12 Outubro, 2023 - 15:18

Outubro começou com a 19ª edição de OUT.FEST e João Antunes esteve por lá para nos contar o que viu e ouviu. As fotografias são de Vera Marmelo.

São 21h30 numa noite (teoricamente) de Outono e fazem-se sentir temperaturas acima dos 20 graus no Barreiro. A edição de 2023 de OUT.FEST está prestes a começar e o calor que se faz sentir cá fora parece uma premonição sobre as ondas sónicas que aí vêm.

A contenda começa com a performance “Beams”, de Alvin Curran. O compositor e performer de (quase) 85 anos, munido de um teclado Midi e de uma destreza invejável para alguém da sua idade, comanda uma banda composta maioritariamente por intérpretes de escolas barreirenses. Com um foco claro no improviso e experimentação, Curran usa os sons do seu teclado em conjunção com os instrumentos clássicos da banda, para criar uma atmosfera sónica com uma frescura que contrasta de forma irónica com o calor que se faz sentir nos PADA Studios.

Ao fim de sensivelmente 50 minutos, aplausos efusivos para o compositor e todes es que o acompanharam nesta noite. Ainda agora começámos mas esta já é claramente uma das performances do festival.

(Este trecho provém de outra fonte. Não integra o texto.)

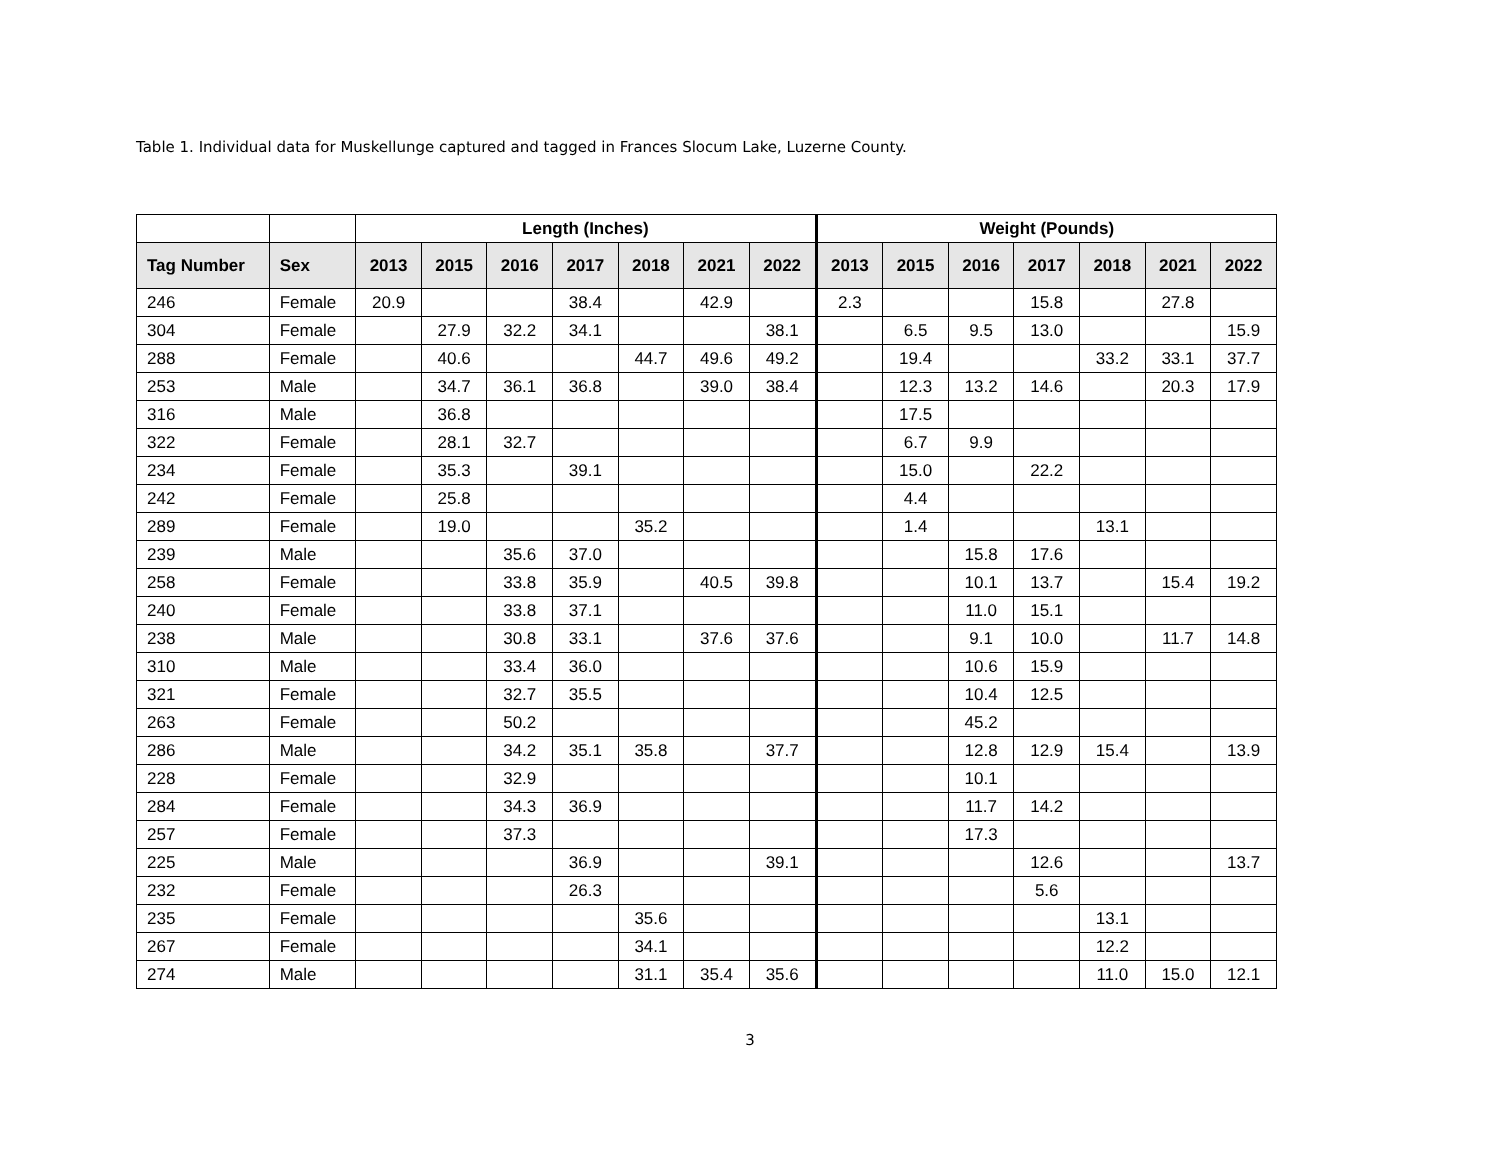Table 1. Individual data for Muskellunge captured and tagged in Frances Slocum Lake, Luzerne County.
| | | Length (Inches) | | | | | | | Weight (Pounds) | | | | | | |
| --- | --- | --- | --- | --- | --- | --- | --- | --- | --- | --- | --- | --- | --- | --- | --- |
| Tag Number | Sex | 2013 | 2015 | 2016 | 2017 | 2018 | 2021 | 2022 | 2013 | 2015 | 2016 | 2017 | 2018 | 2021 | 2022 |
| 246 | Female | 20.9 | | | 38.4 | | 42.9 | | 2.3 | | | 15.8 | | 27.8 | |
| 304 | Female | | 27.9 | 32.2 | 34.1 | | | 38.1 | | 6.5 | 9.5 | 13.0 | | | 15.9 |
| 288 | Female | | 40.6 | | | 44.7 | 49.6 | 49.2 | | 19.4 | | | 33.2 | 33.1 | 37.7 |
| 253 | Male | | 34.7 | 36.1 | 36.8 | | 39.0 | 38.4 | | 12.3 | 13.2 | 14.6 | | 20.3 | 17.9 |
| 316 | Male | | 36.8 | | | | | | | 17.5 | | | | | |
| 322 | Female | | 28.1 | 32.7 | | | | | | 6.7 | 9.9 | | | | |
| 234 | Female | | 35.3 | | 39.1 | | | | | 15.0 | | 22.2 | | | |
| 242 | Female | | 25.8 | | | | | | | 4.4 | | | | | |
| 289 | Female | | 19.0 | | | 35.2 | | | | 1.4 | | | 13.1 | | |
| 239 | Male | | | 35.6 | 37.0 | | | | | | 15.8 | 17.6 | | | |
| 258 | Female | | | 33.8 | 35.9 | | 40.5 | 39.8 | | | 10.1 | 13.7 | | 15.4 | 19.2 |
| 240 | Female | | | 33.8 | 37.1 | | | | | | 11.0 | 15.1 | | | |
| 238 | Male | | | 30.8 | 33.1 | | 37.6 | 37.6 | | | 9.1 | 10.0 | | 11.7 | 14.8 |
| 310 | Male | | | 33.4 | 36.0 | | | | | | 10.6 | 15.9 | | | |
| 321 | Female | | | 32.7 | 35.5 | | | | | | 10.4 | 12.5 | | | |
| 263 | Female | | | 50.2 | | | | | | | 45.2 | | | | |
| 286 | Male | | | 34.2 | 35.1 | 35.8 | | 37.7 | | | 12.8 | 12.9 | 15.4 | | 13.9 |
| 228 | Female | | | 32.9 | | | | | | | 10.1 | | | | |
| 284 | Female | | | 34.3 | 36.9 | | | | | | 11.7 | 14.2 | | | |
| 257 | Female | | | 37.3 | | | | | | | 17.3 | | | | |
| 225 | Male | | | | 36.9 | | | 39.1 | | | | 12.6 | | | 13.7 |
| 232 | Female | | | | 26.3 | | | | | | | 5.6 | | | |
| 235 | Female | | | | | 35.6 | | | | | | | 13.1 | | |
| 267 | Female | | | | | 34.1 | | | | | | | 12.2 | | |
| 274 | Male | | | | | 31.1 | 35.4 | 35.6 | | | | | 11.0 | 15.0 | 12.1 |
3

Seguimos para o edifício A4, onde Rojin Sharafi nos aguarda com uma performance singular. A artista de Teerão intercala os beats pujantes e sujos que saem dos seus sintetizadores com secções mais atmosféricas, auxiliada por um instrumento que não conseguimos identificar (parecia um xilofone, mas também podia ser um santoor). Uma combinação improvável mas que é claramente vencedora.

A primeira noite termina com Novo Major atrás dos pratos. Um set coerente que começou por soar a uma continuação da performance de Sharafi, mas rapidamente se tornou numa proposta clubbing que nos colocou a dançar efusivamente. Ao longo de sensivelmente 2h, ouviram-se nomes tão distintos como Gunnar Haslam, Phuture The Next Generation ou Autechre.

Chegamos um pouco atrasados ao dia 2 e com escolhas difíceis para fazer. O cenário da Igreja de Nossa Srª do Rosário acaba por levar a melhor e leva-nos até ao concerto de Brìghde Chaimbeul e ao som da sua gaita de foles. A jovem escocesa, originária da Ilha de Skye, presenteia-nos com uma harmoniosa interpretação de canções tradicionais celtas que assentam que nem uma luva no ambiente proporcionado pela “sala” escolhida.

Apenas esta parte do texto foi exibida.